The focus is not on the impact of the measure on society or the public, which are matters for s. 1 [of the Canadian Charter], but on its impact on the rights of the claimant.
The Canadian court did not underplay the role of Parliament in this contentious matter. There is no doubt that physician-assisted death involves complex issues of social policy.
Parliament faces a difficult task in addressing this issue; it must weigh and balance the perspective of those who might be at risk in a permissive regime against that of those who seek assistance in dying. It follows that a high degree of deference is owed to Parliament’s decision to impose an absolute prohibition on assisted death. On the other hand, the trial judge also found — and we agree — that the absolute prohibition could not be described as a “complex regulatory response” (para. 1180). The degree of deference owed to Parliament, while high, is accordingly reduced. [my italics]
It is to be hoped that, the next time a claimant like Mr Nicklinson or Ms Purdy have the courage and resources to bring this matter before the UK courts, this ruling will boost judicial morale. Throwing the matter back at Parliament has achieved virtually nothing over the years. Successive governments have not have the stomach to do what the trial judge did in this case, which is to hear and assess the extensive evidence from each of the jurisdictions where physician-assisted dying is legal or regulated, and to reach the radical, but correct, conclusion that the absolute prohibition was unsupported by that evidence. None of those jurisdictions show that physicians are unable to reliably assess competence, voluntariness, and non-ambivalence in patients; nor that they fail to understand or apply the informed consent requirement for medical treatment; or indeed that there was any evidence at all from permissive jurisdictions which show
abuse of patients, carelessness, callousness, or a slippery slope, leading to the casual termination of life
Indeed, the Supreme Court was careful to note the trial judge’s finding that not only was there no evidence of inordinate impact on socially vulnerable populations in the permissive jurisdictions, and that in some cases palliative care actually improved post-legalisation.

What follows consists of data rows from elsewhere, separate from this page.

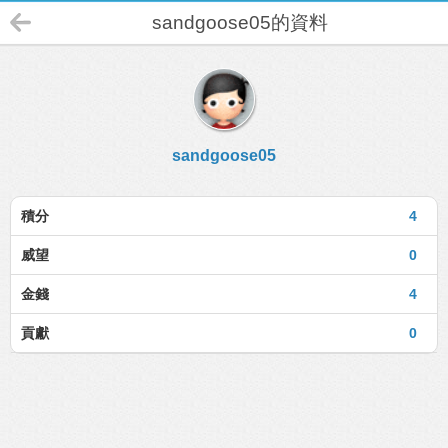
sandgoose05的資料
sandgoose05
積分
4
威望
0
金錢
4
貢獻
0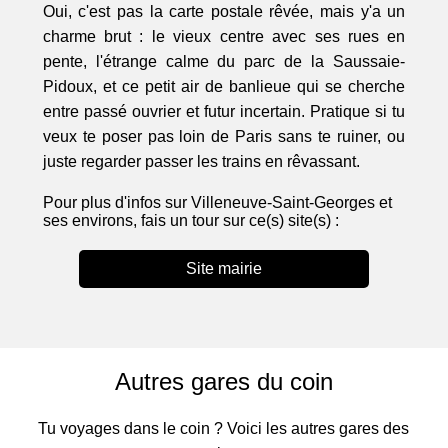
Oui, c'est pas la carte postale rêvée, mais y'a un
charme brut : le vieux centre avec ses rues en
pente, l'étrange calme du parc de la Saussaie-
Pidoux, et ce petit air de banlieue qui se cherche
entre passé ouvrier et futur incertain. Pratique si tu
veux te poser pas loin de Paris sans te ruiner, ou
juste regarder passer les trains en rêvassant.
Pour plus d'infos sur Villeneuve-Saint-Georges et
ses environs, fais un tour sur ce(s) site(s) :
Site mairie
Autres gares du coin
Tu voyages dans le coin ? Voici les autres gares des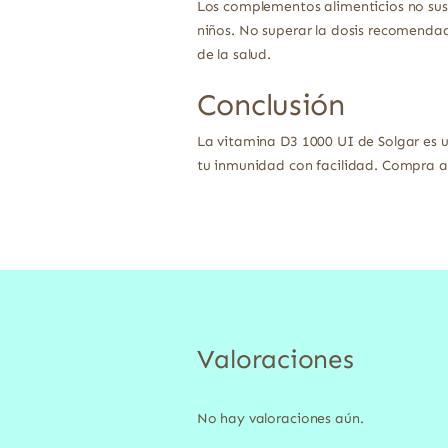
Los complementos alimenticios no sust
niños. No superar la dosis recomendad
de la salud.
Conclusión
La vitamina D3 1000 UI de Solgar es 
tu inmunidad con facilidad. Compra ah
Valoraciones
No hay valoraciones aún.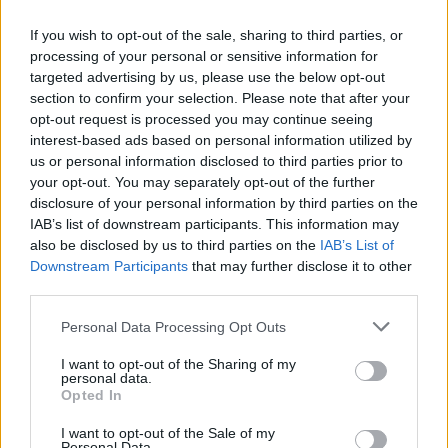
folyószámláról, vagy fizethetik bankkártyával is. Utalás esetén a
közlemény rovatban meg kell adni a kapott 12 jegyű felvételi
If you wish to opt-out of the sale, sharing to third parties, or
azonosító számot.
processing of your personal or sensitive information for
targeted advertising by us, please use the below opt-out
Azoknak, akik nem az elektronikus út mellett döntenek, a kitöltött
section to confirm your selection. Please note that after your
felsőoktatási pótfelvételi jelentkezési lapot kell beküldeniük az
opt-out request is processed you may continue seeing
Oktatási Hivatal postacímére. A pótfelvételihez külön jelentkezési
lap készült, korábbi eljárások jelentkezési lapjai nem használhatók.
interest-based ads based on personal information utilized by
us or personal information disclosed to third parties prior to
A pótfelvételi jelentkezési lap térítésmentesen beszerezhető az
your opt-out. You may separately opt-out of the further
Educatio Társadalmi Szolgáltató Nonprofit Kft. ügyfélszolgálatán
disclosure of your personal information by third parties on the
(1122 Budapest, Maros utca 19-21.), az Oktatási Hivatal
IAB’s list of downstream participants. This information may
ügyfélszolgálatán (1055 Budapest, Szalay utca 10-14.), valamint a
képzés(eke)t meghirdető felsőoktatási intézményeknél.
also be disclosed by us to third parties on the
IAB’s List of
Downstream Participants
that may further disclose it to other
Amennyiben a felsőoktatási intézmények alkalmassági, gyakorlati
third parties.
vizsgát vagy - elsősorban mesterképzésekben - felvételi vizsgát írnak
elő, azt a meghirdetett képzés mellett jelzik, és közlik annak
Personal Data Processing Opt Outs
időpontját is. Az idő rövidsége miatt a vizsgára külön behívó levelet
nem küldenek - közölték.
I want to opt-out of the Sharing of my
personal data.
A ponthatárokat előreláthatólag augusztus 29-én hirdetik ki, ekkor
Opted In
dől el, ki került be az általa megjelölt képzésre. A felvettek a felvételi
határozatot és a beiratkozással kapcsolatos tudnivalókat a
I want to opt-out of the Sale of my
felsőoktatási intézményektől kapják meg.
Personal Data.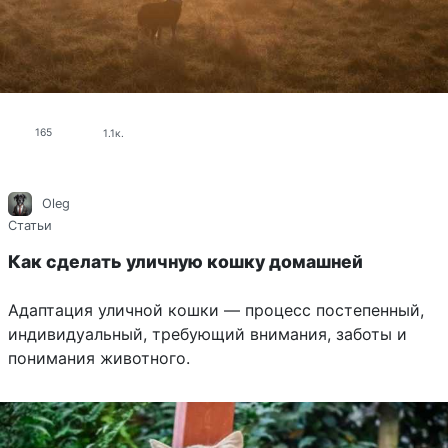
165
1.1к.
Oleg
Статьи
Как сделать уличную кошку домашней
Адаптация уличной кошки — процесс постепенный,
индивидуальный, требующий внимания, заботы и
понимания животного.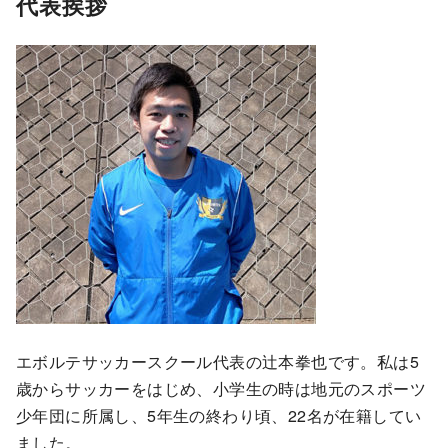
代表挨拶
エボルテサッカースクール代表の辻本拳也です。私は5
歳からサッカーをはじめ、小学生の時は地元のスポーツ
少年団に所属し、5年生の終わり頃、22名が在籍してい
ました。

Nor did the Court accept the government’s argument that the appropriate relief in this case should be a stand-alone exemption, something like the change to the DPP’s guidelines that followed the UK’s Supreme Court ruling in Nicklinson. It had found that the prohibition infringed the claimants’ s. 7 rights, and issuing such an exemption in respect of these particular litigants would create uncertainty and undermine the rule of law. The only concession the Court made to the government’s argument on this point was that the declaration of invalidity should be suspended for twelve months, to give the legislature an opportunity to respond and reframe the provisions of the Criminal Code accordingly.
As for physicians’ rights to conscientious objection, the Court was not prepared to pre-empt the legislative and regulatory response to this judgment. But it was firm about the need to “reconcile” these rights with the Charter rights of patients (para 132).